As this year winds down it’s time again to look at the people and companies who stood out. Insomniac, producer of such music festivals as Electric Daisy Carnival, Hard Summer, Beyond Wonderland and Hard Ship! Wrecked kept true to course.
Their festivals are deep dives into the Electronic Dance Music world, bringing together thousands of devotees of the DJ life into one place where the music plays continuously, and there is almost never a break in the sound.
Insomniac has slowly built its presence since its founding by Pasquale Rotella in 1993. Currently, they have more than four million consumers attending festivals from one hundred and sixty three countries. That’s an amazing reach across cultures and a solid base of fans who will likely continue to purchase tickets.
This year showed the continuing migration from bands with instruments to DJs with thumb drives and Pioneer mixing boards as the future of a large subset of festival attendance. To attend a four-day festival such as Hard Summer! Wrecked in Riviera Maya Mexico was like taking a trip to adult summer camp.
Hard Summer was a complete takeover of the Hard Rock Hotel. This is an all-inclusive event. When you purchase the room it includes the festival admission on the grounds of the property plus unlimited food and drinks across all the facilities on site.
Like everything in which Insomniac’s Meg Deschenes has a hand, there is an aesthetic element in play as well. The branding is consistent, there are themed food nights, and the grounds are celebratory with lighting, signage and coordinated colors all to enhance the atmosphere.
A music festival set on the beach with a complete hotel buyout has a distinctly different feel than a drive to festival. Everyone is together for the duration. Rather than just arriving, dancing, and leaving for the night, you see the same people pass by as they go to the water, to lunch or later as the sun sets, and the music starts back up at full force. As such, there’s more of a communal element to it all.
Similarly, the DJs tend to use this time as a mini vacation. They too hang out together, with surprise pop up collaborations or simply talking music on the beach. Unlike the standard festivals where the headliners only play at night, here the most well known still take an afternoon turn on the beach stage.

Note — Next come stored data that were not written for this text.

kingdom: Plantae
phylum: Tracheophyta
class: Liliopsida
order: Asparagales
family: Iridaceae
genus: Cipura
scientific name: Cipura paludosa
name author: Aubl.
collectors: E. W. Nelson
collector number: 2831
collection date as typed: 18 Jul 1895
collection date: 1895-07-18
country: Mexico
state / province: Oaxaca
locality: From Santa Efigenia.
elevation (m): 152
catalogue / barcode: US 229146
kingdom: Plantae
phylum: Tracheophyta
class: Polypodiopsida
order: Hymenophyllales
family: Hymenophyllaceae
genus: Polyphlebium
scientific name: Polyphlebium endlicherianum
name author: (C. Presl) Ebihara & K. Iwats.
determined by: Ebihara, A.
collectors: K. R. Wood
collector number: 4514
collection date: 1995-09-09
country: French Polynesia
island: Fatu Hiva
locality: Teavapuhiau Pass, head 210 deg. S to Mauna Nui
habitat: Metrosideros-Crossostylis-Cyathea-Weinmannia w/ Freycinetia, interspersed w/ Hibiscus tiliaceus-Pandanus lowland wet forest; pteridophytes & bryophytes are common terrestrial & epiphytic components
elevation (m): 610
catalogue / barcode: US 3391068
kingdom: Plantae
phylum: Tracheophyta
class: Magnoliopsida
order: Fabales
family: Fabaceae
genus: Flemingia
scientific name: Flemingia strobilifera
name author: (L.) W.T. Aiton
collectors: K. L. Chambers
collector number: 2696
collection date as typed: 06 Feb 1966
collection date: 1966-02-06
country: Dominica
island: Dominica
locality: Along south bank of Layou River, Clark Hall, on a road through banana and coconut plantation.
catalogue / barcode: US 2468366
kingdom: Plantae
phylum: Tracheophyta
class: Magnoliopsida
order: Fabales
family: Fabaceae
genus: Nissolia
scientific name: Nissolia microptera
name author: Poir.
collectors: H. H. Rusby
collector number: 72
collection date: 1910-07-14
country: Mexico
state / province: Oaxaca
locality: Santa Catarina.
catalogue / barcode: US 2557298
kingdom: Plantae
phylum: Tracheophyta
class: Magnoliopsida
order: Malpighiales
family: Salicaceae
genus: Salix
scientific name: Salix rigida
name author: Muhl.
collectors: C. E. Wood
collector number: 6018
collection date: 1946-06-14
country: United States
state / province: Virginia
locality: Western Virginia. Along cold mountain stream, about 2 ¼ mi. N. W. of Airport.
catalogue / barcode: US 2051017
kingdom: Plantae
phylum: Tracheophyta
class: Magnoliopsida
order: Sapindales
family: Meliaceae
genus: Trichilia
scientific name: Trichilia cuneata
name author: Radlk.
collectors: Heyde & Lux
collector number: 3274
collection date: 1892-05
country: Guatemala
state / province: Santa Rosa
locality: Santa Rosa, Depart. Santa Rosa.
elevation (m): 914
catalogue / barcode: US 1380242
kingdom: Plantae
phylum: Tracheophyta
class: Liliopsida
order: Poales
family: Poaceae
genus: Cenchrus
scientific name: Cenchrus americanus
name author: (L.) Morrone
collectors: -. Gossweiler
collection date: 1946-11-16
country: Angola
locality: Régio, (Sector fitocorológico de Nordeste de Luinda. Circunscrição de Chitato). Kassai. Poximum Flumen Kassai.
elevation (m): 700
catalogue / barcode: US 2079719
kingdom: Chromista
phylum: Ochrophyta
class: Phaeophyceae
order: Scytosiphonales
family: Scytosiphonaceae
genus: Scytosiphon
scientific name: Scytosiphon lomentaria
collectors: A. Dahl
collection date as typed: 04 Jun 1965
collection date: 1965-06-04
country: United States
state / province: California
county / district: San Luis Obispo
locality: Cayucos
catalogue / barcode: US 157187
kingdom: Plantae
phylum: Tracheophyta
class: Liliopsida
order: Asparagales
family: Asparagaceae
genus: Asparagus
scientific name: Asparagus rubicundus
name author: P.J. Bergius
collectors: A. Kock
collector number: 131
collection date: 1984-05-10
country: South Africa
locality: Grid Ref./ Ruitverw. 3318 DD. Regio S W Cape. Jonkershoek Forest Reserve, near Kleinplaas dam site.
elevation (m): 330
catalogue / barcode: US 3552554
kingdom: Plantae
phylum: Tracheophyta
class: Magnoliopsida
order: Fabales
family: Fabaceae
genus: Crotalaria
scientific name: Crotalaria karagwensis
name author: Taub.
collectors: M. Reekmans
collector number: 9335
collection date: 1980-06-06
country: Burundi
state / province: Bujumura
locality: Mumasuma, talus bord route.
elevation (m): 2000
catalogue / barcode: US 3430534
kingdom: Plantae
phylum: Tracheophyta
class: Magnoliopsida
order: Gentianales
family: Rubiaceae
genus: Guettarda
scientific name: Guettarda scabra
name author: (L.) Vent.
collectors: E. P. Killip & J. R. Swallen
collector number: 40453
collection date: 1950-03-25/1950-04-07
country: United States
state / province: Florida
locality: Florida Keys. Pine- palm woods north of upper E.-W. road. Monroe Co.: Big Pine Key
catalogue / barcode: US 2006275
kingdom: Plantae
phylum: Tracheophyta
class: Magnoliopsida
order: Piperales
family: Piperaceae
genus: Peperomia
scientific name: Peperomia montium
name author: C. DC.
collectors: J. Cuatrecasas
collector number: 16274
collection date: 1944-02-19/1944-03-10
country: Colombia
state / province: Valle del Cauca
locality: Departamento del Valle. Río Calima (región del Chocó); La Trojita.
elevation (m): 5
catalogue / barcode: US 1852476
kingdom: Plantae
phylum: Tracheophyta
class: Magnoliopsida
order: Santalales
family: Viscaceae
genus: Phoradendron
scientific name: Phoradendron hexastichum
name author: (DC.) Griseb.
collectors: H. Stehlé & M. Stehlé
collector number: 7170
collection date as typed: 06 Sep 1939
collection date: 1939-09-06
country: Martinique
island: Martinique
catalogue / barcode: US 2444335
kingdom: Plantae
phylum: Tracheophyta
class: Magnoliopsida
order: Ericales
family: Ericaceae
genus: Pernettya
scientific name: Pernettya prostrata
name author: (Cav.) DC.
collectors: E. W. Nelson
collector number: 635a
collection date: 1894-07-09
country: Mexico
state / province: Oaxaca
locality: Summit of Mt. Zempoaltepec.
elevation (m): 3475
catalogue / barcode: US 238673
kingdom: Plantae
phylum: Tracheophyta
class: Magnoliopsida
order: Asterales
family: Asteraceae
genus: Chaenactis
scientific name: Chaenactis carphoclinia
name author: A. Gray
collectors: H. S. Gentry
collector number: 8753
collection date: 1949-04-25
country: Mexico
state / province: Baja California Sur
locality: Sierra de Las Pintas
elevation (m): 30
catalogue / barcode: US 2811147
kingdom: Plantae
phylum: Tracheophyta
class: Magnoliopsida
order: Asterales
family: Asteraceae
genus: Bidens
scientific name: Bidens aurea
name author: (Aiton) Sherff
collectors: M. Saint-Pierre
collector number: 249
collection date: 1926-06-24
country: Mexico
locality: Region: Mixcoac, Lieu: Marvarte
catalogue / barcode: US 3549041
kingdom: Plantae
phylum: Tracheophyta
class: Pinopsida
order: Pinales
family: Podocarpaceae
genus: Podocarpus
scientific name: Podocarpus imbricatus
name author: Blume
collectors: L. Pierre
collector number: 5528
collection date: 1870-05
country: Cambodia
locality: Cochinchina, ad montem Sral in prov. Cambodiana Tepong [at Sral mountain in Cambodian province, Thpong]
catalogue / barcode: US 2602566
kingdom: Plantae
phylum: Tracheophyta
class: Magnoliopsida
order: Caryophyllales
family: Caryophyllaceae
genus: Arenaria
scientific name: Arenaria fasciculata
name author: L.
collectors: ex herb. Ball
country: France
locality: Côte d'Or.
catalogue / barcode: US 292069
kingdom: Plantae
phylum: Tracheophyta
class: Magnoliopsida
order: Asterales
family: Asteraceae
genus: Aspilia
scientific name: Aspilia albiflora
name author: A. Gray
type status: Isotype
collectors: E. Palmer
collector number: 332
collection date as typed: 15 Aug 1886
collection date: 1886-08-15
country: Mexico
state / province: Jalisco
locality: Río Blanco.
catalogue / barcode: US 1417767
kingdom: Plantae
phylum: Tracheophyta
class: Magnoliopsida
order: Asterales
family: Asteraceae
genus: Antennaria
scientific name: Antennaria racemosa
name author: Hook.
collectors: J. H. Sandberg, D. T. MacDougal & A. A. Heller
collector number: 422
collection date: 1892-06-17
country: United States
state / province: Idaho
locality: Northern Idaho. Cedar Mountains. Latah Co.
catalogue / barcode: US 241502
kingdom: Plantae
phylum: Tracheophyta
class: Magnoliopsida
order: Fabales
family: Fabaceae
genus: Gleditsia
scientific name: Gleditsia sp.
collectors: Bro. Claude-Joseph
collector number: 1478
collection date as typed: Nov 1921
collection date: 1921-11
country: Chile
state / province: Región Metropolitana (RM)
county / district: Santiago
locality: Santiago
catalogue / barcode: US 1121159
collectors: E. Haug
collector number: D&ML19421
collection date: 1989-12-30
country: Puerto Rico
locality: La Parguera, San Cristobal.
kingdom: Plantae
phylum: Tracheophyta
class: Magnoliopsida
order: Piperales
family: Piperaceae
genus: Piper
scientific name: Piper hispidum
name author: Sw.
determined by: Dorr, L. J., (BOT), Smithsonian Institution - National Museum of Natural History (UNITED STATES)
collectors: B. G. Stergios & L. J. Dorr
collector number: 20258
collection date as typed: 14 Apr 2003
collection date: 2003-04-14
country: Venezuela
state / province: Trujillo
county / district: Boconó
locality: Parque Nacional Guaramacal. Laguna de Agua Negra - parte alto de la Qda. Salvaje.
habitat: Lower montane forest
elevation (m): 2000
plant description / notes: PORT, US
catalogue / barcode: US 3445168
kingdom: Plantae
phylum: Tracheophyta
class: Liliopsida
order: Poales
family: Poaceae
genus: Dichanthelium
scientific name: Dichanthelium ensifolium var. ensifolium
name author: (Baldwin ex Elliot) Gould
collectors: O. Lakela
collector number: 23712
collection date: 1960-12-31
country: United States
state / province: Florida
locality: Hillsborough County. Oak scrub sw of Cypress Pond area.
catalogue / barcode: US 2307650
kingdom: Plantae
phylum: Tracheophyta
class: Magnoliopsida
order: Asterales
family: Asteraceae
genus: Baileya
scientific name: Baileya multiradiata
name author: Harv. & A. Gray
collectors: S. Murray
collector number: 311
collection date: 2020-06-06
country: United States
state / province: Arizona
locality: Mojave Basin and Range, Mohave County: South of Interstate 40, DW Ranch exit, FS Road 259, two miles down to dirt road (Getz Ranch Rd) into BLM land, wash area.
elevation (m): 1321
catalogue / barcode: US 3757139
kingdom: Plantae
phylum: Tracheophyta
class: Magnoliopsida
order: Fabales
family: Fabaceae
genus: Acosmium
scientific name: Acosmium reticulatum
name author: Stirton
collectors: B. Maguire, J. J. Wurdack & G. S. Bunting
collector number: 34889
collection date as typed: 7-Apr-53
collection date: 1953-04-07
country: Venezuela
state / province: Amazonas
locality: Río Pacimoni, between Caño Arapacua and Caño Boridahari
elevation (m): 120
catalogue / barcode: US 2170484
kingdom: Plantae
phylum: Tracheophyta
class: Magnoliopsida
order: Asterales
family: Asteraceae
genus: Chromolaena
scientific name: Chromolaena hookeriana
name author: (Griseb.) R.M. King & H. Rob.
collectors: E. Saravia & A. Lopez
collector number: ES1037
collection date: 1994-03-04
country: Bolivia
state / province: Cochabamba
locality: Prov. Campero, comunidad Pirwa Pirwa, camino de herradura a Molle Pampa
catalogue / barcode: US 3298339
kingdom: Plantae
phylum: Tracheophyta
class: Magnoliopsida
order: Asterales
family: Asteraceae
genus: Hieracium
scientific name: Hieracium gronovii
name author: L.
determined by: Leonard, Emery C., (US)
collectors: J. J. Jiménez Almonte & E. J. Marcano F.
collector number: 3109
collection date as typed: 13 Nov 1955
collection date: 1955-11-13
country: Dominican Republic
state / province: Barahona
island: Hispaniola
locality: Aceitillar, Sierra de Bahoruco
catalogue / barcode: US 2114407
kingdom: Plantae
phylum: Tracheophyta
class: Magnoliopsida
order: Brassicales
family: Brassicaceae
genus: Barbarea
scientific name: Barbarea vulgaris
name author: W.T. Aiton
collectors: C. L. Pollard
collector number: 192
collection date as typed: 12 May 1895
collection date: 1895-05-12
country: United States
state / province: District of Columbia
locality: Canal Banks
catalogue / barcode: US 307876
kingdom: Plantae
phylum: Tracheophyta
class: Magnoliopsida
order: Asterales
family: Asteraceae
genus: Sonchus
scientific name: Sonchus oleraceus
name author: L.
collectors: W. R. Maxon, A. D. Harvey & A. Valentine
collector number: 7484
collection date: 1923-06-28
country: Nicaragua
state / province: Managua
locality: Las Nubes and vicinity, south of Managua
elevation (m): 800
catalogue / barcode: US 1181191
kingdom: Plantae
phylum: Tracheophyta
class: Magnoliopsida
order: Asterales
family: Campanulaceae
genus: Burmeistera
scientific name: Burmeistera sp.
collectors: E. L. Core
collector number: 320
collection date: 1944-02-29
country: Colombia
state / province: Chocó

Because the festival is entirely contained within the hotel property, there is a lot of room at maneuver. This gives a luxurious feeling to the event. You can be as close to the stage as you wish, unlike the distance away which is normal in bigger attended events.
Of course, Insomniac also produces Electric Daisy Carnival, which might have as many as 400,000 in attendance, so they certainly know how to handle full scale crowds. But it is the intimacy of the Hard Ship! Wrecked crowd which is an unexpected joy. There, the performers alternate between taking the stage and becoming part of the audience. Over the four days of the festival, it turns out that it’s also DJ bonding time. They’re around and about in the restaurants, bars, at the pool and on the beach. By removing the hard barrier between performers and audience which exists at almost every performance event, the divide between performers and fans slowly abates. That brings cohesion to the crowds who then attend the evening performances more as being among friends than fans behind a barrier.
Those who attend music festivals tend to break into two groups: those willing to attend events within their driving radius, and those who see events as the draw to take them out of their comfort zone and someplace new. Traveling to the tip of Baja California, or any of the other distant events which Insomniac produces adds both expense and adventure to the trip. Sometimes the adventure is enhanced because you are somewhere new or foreign. Out of your comfort zone allows for trying different ways to experience the space and the event. There are a lot of arguments in favor of going to a tropical beach location as a retreat a couple of weeks before Christmas. It’s warm, it’s all encompassing and because you are someplace new there is more to experience than just the music. If we could just get a DJ set to include Feliz Navidad, that might be the perfect coda to top off the year in EDM.